Assigned task ::
Copy out each line below that has the word "ankle" in it.

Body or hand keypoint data
---*---
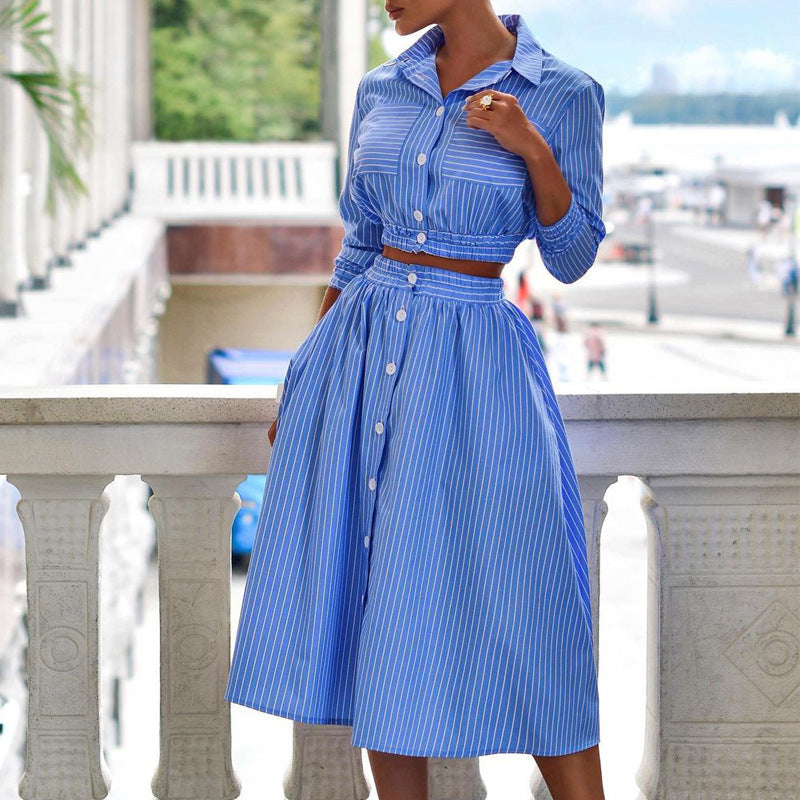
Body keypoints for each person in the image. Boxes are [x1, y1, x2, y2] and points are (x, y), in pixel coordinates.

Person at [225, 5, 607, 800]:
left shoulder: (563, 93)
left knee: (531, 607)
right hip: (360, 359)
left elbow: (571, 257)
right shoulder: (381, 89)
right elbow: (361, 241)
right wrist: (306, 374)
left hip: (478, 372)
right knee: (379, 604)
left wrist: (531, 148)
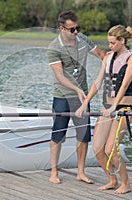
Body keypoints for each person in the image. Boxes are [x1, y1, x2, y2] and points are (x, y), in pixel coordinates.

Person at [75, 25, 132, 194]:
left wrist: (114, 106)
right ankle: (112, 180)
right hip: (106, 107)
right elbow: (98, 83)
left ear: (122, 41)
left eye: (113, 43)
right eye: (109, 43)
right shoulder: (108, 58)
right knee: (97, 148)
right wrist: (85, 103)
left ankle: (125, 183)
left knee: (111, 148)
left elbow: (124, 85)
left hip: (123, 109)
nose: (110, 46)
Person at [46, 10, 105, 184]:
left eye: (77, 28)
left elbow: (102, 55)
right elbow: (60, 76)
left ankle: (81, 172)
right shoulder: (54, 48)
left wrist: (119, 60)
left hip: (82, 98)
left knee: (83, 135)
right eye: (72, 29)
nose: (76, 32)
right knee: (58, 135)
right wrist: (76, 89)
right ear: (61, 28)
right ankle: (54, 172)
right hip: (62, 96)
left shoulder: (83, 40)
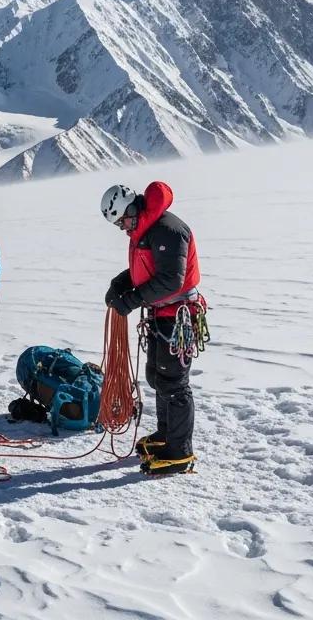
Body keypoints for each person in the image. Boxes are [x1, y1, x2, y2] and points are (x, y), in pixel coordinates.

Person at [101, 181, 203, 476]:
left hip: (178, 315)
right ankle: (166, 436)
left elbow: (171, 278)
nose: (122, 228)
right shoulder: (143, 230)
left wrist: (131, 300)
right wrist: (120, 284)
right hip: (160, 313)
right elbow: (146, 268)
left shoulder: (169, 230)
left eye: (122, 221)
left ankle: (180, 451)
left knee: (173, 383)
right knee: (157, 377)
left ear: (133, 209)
---*---
Result below ::
right ankle: (112, 180)
left ankle: (125, 183)
left ankle: (81, 172)
right ankle: (54, 172)
right ankle: (166, 436)
left ankle: (180, 451)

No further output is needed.